Europe’s biggest lender HSBC Holdings (NYSE:HSBC) has announced its half yearly earnings reports as it posted 5% increase in profits in the first six months of 2017.

HSBC reported a pre-tax profit of $10.2 billion for the first two quarters, up by around $500 million.

As predicted, the lender has also announced a share buyback of up to $2 billion which it expects to close by the end of 2017.

Meanwhile HSBC’s stock price has surged in the past year, aided by the weak pound which makes profits earned abroad more expensive when repatriated to the UK.

Ever since the 2008 financial crisis, HSBC has been slashing jobs and selling assets to make the group more lucrative while still making dividend payments to shareholders.

“In the past 12 months we have paid more in dividends than any other European or American bank and returned $3.5bn to shareholders through share buy-backs,” HSBC’s chief executive Stuart Gulliver said.

The lender  has used share buybacks to counterbalance the impact of shares being paid out as dividends.

The declaration takes the total of HSBC share buybacks since the July of last year to reach $5.5 billion.

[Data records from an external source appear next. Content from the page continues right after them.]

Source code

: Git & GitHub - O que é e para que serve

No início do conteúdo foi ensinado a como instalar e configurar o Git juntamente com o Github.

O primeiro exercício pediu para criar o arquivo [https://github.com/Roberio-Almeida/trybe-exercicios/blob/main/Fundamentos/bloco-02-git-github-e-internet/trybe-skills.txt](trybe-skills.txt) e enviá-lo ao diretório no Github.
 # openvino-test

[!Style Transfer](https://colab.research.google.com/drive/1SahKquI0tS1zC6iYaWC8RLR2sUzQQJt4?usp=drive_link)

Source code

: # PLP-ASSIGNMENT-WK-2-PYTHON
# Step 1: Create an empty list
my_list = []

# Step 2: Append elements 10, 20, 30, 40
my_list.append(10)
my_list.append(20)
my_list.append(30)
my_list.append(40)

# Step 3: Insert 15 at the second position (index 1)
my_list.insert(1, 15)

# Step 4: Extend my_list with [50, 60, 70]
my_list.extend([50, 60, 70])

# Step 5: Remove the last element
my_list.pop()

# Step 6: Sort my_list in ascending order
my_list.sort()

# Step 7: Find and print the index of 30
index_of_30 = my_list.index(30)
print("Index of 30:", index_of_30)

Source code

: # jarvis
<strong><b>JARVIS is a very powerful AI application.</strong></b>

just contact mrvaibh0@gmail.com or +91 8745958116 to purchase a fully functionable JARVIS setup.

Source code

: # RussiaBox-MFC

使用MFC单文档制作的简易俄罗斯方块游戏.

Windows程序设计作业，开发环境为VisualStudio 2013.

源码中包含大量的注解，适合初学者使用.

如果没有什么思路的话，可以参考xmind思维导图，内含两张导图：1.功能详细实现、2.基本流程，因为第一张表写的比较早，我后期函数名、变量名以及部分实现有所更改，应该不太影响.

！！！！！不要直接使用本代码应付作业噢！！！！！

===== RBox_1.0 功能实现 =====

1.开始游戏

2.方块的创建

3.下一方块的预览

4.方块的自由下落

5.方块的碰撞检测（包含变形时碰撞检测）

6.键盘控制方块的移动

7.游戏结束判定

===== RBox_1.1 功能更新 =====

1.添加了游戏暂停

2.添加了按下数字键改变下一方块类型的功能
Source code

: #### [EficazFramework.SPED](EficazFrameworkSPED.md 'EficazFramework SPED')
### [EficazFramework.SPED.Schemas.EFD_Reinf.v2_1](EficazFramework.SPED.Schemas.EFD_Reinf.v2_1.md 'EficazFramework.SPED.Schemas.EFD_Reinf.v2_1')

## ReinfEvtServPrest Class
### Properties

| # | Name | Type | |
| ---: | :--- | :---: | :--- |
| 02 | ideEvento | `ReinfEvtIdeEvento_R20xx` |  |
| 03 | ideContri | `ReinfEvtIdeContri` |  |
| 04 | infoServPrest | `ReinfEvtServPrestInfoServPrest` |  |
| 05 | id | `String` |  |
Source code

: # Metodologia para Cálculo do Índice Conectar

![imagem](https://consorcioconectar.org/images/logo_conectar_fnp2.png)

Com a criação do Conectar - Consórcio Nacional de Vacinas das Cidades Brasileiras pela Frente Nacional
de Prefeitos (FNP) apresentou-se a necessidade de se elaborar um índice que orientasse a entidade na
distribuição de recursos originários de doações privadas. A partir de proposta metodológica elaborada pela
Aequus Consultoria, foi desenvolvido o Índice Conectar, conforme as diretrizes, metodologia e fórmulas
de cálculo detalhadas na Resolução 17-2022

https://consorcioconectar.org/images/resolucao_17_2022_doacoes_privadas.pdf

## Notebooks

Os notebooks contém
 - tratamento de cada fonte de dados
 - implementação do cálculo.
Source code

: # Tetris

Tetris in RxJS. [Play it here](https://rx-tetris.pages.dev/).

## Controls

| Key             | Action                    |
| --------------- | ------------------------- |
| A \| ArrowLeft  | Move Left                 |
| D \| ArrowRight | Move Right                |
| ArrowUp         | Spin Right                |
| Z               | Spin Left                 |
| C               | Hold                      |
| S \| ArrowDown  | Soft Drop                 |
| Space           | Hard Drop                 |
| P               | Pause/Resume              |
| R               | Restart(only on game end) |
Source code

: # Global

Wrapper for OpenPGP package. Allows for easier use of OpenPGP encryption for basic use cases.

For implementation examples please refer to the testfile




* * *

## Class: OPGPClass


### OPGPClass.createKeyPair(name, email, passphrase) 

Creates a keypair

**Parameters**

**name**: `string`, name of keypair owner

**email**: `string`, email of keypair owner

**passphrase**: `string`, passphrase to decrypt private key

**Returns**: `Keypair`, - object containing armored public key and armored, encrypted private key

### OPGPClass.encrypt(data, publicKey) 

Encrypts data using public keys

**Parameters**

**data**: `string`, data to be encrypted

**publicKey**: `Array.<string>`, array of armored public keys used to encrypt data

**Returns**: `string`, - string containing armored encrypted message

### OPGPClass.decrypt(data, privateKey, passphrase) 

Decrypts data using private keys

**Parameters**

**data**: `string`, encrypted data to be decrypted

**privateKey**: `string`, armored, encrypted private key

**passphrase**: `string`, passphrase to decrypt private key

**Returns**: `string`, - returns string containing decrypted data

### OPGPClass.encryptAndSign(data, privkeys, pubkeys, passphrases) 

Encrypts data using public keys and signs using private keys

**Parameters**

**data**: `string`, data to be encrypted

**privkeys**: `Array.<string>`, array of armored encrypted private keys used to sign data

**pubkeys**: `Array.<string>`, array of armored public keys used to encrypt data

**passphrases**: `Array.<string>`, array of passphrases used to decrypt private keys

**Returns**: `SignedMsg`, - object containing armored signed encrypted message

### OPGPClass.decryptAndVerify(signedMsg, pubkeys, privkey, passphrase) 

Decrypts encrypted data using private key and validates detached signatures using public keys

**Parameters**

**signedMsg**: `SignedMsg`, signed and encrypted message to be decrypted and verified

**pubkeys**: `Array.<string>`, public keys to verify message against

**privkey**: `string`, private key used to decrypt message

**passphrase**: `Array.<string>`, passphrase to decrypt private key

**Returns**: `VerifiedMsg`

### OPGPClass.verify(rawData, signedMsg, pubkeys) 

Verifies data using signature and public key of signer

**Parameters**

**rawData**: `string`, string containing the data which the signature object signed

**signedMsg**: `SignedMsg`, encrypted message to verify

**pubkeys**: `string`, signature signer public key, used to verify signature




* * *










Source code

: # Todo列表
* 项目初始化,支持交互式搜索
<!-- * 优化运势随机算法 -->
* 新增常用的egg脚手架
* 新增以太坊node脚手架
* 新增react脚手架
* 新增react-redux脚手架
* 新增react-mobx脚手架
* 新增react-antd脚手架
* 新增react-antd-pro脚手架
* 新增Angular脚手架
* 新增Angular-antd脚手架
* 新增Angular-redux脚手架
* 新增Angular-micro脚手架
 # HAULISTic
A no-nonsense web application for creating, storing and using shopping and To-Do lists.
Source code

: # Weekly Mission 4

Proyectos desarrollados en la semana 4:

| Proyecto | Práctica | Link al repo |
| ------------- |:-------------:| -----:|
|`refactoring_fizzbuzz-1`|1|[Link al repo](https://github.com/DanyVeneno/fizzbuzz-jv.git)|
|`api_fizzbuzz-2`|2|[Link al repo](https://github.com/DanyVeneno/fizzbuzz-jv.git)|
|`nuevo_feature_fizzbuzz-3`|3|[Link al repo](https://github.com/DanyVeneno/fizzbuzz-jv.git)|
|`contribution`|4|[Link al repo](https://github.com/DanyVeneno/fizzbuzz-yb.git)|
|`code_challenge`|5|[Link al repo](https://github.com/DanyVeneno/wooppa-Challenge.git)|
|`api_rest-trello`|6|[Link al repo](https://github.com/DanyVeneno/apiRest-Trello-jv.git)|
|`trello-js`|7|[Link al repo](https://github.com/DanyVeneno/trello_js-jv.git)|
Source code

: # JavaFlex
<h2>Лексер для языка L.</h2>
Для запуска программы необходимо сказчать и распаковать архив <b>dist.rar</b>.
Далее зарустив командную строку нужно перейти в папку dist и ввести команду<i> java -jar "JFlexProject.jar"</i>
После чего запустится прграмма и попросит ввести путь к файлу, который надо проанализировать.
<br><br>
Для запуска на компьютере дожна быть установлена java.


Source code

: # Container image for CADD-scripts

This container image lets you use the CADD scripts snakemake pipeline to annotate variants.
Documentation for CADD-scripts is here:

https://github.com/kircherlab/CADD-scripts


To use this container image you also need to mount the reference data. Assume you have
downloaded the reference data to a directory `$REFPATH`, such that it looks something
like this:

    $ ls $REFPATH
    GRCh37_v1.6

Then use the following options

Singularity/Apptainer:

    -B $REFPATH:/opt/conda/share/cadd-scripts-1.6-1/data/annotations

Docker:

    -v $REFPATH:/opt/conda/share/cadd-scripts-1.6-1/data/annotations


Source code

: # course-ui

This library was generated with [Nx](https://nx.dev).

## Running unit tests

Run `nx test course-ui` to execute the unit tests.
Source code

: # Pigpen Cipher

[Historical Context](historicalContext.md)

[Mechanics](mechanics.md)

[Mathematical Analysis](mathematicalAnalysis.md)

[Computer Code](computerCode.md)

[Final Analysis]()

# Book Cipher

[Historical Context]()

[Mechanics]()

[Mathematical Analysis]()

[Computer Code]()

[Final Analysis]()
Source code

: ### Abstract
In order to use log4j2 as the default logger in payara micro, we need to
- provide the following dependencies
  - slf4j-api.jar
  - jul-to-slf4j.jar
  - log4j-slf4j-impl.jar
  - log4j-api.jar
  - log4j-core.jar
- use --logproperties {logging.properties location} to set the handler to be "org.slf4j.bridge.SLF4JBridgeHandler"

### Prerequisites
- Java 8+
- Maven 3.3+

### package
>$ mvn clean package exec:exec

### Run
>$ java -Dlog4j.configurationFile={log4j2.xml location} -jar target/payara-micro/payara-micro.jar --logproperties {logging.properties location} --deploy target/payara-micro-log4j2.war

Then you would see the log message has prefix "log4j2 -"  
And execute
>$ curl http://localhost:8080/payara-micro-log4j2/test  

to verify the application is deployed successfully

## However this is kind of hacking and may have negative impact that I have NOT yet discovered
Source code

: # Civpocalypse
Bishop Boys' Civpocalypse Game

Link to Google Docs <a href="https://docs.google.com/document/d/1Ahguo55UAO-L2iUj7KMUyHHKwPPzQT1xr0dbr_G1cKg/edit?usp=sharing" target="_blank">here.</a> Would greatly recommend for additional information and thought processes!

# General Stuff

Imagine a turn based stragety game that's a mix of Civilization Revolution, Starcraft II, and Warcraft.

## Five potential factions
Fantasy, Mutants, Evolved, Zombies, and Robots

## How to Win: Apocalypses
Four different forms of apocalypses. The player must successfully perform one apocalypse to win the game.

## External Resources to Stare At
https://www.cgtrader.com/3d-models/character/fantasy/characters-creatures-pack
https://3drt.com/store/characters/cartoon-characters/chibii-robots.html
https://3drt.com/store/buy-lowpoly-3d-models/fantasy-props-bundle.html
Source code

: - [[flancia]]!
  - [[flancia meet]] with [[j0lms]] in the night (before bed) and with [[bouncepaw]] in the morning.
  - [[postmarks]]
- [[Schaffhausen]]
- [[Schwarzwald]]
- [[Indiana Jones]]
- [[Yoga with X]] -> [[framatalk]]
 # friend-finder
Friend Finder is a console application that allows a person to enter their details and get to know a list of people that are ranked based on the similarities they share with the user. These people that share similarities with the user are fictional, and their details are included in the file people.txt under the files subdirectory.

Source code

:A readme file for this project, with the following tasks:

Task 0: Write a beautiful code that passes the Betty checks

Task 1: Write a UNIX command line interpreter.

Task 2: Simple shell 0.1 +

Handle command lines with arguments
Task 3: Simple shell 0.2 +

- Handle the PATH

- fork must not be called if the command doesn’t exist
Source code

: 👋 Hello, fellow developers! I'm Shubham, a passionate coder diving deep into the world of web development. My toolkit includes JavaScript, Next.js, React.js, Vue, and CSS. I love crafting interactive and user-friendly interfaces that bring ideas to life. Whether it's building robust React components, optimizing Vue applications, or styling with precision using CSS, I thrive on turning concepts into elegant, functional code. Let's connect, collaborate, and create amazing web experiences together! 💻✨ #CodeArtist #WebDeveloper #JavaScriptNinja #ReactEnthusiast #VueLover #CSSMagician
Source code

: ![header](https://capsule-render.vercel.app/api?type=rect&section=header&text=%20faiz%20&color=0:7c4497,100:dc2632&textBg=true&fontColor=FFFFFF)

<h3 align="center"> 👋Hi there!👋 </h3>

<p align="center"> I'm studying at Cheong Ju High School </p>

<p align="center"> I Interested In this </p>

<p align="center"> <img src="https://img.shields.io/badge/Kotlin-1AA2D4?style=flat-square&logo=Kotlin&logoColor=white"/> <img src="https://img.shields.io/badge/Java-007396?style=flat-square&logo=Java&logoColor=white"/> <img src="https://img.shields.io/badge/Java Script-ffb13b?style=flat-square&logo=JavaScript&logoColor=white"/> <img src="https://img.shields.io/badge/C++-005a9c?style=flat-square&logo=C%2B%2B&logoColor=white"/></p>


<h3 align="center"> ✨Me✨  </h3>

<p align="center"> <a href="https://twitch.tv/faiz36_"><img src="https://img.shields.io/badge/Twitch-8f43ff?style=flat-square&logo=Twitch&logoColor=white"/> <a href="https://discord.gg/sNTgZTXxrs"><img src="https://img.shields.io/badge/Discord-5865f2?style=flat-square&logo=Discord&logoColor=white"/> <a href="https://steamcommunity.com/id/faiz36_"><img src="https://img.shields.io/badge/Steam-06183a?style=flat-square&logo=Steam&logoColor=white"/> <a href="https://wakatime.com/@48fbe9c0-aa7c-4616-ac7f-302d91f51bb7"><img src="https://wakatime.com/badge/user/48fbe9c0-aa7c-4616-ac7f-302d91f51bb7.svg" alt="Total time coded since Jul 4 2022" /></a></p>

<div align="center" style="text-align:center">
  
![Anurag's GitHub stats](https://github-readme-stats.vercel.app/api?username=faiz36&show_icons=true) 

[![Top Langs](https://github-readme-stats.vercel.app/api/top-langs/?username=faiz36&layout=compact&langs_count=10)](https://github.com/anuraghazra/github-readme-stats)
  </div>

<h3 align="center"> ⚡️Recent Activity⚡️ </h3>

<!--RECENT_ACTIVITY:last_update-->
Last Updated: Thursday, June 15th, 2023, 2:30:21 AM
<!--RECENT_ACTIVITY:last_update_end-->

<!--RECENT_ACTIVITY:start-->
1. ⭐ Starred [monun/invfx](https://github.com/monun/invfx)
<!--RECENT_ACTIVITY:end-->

Over the last year, HSBC’s stock price has surged from less than 500p to 743p.

“Like many of the other banks, HSBC has topped modest expectations,” said Peter Hahn, of the London Institute of Banking and Finance.

The banking giant also said it spent almost $500m on splitting its retail from its investment banking arm, which it described as “one of the largest projects ever undertaken by the group”.

Furthermore HSBC Holdings (HSBC) announced that its new Birmingham headquarters for its UK retail business will start operation in July 2018.

“The ring-fence is a big expense creating lots of uncertainty,” said Mr. Hahn. “It’s not just the headquarters, it’s separating lots of the systems in the bank.”